I am trying to optimize a CSV loading process that is basically doing a regex search in a large CSV file (+4GB - 31033993 records for my experiment) I managed to build a multiprocessing logic to read the CSV but when I analyze the CPU profiling using pprof
I think my regex search is not optimized. Could you help me improve this code so that it can read the CSV much quickly?
Here is my code so far:
package main
import (
"bufio"
"flag"
"fmt"
"log"
"os"
"regexp"
"runtime"
"runtime/pprof"
"strings"
"sync"
)
func processFile(path string) [][]string {
file, err := os.Open(path)
if err != nil {
log.Println("Error:", err)
}
var pattern = regexp.MustCompile(`^.*foo.*$`)

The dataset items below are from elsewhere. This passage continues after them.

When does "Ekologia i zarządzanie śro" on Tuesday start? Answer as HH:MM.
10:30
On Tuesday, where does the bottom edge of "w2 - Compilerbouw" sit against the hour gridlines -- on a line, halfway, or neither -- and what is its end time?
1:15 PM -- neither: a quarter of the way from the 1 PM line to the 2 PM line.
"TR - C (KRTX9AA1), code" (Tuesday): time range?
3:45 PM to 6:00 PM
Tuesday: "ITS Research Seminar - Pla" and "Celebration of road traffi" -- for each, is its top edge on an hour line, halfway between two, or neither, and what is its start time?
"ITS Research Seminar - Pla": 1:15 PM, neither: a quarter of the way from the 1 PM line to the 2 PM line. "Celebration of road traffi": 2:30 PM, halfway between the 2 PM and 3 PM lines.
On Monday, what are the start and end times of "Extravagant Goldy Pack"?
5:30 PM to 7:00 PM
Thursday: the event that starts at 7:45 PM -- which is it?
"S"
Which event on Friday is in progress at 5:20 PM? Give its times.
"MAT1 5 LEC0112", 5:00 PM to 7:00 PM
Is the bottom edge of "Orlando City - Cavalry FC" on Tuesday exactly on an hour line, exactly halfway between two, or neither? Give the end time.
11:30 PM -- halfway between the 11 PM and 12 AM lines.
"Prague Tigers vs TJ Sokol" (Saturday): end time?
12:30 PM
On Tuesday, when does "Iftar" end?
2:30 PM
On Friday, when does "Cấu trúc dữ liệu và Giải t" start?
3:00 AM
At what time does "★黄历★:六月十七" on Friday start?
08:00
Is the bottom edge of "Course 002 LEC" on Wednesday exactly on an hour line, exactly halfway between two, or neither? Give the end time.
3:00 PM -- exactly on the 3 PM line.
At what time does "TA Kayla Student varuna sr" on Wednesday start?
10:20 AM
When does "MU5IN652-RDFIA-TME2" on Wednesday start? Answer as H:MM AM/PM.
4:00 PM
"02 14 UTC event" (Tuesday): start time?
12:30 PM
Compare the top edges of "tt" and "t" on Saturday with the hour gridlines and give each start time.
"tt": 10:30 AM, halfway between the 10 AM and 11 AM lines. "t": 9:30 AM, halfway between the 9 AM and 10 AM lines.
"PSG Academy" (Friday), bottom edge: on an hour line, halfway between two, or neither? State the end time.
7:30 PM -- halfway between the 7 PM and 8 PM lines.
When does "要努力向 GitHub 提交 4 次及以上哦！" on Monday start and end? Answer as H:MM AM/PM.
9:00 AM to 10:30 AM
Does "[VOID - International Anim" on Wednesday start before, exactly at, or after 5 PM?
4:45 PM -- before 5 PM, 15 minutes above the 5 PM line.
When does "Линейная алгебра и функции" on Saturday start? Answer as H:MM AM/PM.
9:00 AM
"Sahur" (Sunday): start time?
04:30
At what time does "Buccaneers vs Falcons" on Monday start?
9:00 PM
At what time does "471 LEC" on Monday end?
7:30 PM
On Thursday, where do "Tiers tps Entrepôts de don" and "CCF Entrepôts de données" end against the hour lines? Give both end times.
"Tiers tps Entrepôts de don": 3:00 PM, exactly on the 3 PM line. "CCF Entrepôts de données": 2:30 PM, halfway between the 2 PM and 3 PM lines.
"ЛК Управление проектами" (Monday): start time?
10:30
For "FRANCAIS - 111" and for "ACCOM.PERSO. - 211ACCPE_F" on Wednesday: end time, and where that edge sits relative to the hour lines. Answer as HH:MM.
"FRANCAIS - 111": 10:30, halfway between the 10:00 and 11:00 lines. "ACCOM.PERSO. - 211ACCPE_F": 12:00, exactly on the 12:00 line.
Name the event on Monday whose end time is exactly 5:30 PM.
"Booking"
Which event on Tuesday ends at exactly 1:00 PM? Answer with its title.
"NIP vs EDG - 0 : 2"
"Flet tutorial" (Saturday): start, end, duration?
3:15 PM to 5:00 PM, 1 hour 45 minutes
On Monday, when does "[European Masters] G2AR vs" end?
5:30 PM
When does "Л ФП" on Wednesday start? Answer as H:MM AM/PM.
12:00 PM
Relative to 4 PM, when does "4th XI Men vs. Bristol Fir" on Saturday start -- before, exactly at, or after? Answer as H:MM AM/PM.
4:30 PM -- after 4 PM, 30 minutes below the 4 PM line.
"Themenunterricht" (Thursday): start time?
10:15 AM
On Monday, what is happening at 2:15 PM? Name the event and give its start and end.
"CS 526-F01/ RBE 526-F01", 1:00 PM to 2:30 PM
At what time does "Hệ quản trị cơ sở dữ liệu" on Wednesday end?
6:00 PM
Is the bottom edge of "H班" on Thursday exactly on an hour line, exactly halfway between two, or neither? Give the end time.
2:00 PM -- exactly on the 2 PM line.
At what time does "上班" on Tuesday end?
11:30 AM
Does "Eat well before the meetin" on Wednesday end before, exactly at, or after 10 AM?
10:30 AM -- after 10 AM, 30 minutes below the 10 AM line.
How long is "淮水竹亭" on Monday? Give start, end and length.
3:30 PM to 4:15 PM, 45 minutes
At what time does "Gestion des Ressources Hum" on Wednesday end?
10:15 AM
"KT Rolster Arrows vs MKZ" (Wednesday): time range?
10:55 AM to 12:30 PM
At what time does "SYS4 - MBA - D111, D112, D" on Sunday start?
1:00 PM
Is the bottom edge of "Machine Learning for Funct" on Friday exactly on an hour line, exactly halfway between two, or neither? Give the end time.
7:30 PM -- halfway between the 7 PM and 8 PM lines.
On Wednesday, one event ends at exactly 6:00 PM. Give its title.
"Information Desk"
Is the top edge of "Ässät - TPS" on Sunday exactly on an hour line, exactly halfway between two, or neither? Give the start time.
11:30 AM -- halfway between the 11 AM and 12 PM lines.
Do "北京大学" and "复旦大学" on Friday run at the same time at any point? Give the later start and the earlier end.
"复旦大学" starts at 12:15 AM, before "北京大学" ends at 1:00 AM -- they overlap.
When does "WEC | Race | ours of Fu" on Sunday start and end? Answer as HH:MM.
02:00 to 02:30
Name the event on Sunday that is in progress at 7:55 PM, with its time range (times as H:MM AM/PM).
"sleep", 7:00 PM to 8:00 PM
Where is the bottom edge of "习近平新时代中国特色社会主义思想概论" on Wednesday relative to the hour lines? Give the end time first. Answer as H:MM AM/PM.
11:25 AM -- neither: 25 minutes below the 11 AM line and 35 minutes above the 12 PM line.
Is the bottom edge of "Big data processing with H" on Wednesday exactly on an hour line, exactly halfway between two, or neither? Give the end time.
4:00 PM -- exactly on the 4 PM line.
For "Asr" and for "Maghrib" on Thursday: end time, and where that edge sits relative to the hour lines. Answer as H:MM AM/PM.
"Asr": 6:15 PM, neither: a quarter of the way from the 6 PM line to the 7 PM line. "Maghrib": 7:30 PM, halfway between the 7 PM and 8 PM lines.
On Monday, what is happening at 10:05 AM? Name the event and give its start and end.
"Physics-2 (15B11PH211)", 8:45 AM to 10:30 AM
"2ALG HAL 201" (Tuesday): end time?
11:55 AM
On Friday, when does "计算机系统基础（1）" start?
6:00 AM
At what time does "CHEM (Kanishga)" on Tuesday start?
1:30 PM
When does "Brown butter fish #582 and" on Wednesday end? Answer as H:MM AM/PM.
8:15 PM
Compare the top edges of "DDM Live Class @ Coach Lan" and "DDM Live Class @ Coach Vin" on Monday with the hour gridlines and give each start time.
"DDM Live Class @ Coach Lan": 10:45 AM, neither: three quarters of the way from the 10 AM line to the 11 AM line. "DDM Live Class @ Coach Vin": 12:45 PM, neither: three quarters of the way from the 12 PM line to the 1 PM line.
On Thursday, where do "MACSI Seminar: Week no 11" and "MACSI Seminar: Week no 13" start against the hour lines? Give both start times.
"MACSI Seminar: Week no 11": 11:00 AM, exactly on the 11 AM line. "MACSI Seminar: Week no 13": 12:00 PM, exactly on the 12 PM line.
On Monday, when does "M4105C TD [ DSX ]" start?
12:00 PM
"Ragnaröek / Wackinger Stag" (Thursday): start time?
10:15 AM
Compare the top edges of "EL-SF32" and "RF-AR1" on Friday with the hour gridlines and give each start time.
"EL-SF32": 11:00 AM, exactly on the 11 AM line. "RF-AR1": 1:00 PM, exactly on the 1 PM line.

numCPU := runtime.NumCPU()
jobs := make(chan string, numCPU+1)
fmt.Printf("Strategy: Parallel, %d Workers ...
", numCPU)
results := make(chan []string)
wg := new(sync.WaitGroup)
for w := 1; w <= numCPU; w++ {
wg.Add(1)
go parseRecord(jobs, results, wg, pattern)
}
go func() {
scanner := bufio.NewScanner(file)
for scanner.Scan() {
jobs <- scanner.Text()
}
close(jobs)
}()
go func() {
wg.Wait()
close(results)
}()
lines := [][]string{}
for line := range results {
lines = append(lines, line)
}
return lines
}
func parseRecord(jobs <-chan string, results chan<- []string, wg *sync.WaitGroup, pattern *regexp.Regexp) {
defer wg.Done()
for j := range jobs {
if pattern.MatchString(j) {
x := strings.Split(string(j), "
")
results <- x
}
}
}
func split(r rune) bool {
return r == ','
}
func main() {
f, err := os.Create("perf.data")
if err != nil {
log.Fatal(err)
}
pprof.StartCPUProfile(f)
defer pprof.StopCPUProfile()
pathFlag := flag.String("file", "", `The CSV file to operate on.`)
flag.Parse()
lines := processFile(*pathFlag)
fmt.Println("loaded", len(lines), "records")
}
When I process the file without any regex constraint I am getting a reasonable computing time (I simply load the parsed string into the 2D array without any pattern.MatchString()
)
Strategy: Parallel, 8 Workers ... loaded 31033993 records 2018/10/09 11:46:38 readLines took 30.611246035s
Instead, when I run the above code with the Regex constraint I am getting this result:
Strategy: Parallel, 8 Workers ... loaded 143090 records 2018/10/09 12:04:32 readLines took 1m24.029830907s
MatchString looks for any match on the string So you can get rid of the anchors and the wildcarding The wildcarding at both ends is usually slow in regexp engines
example showing this on go 1.10
package reggie
import (
"regexp"
"testing"
)
var pattern = regexp.MustCompile(`^.*foo.*$`)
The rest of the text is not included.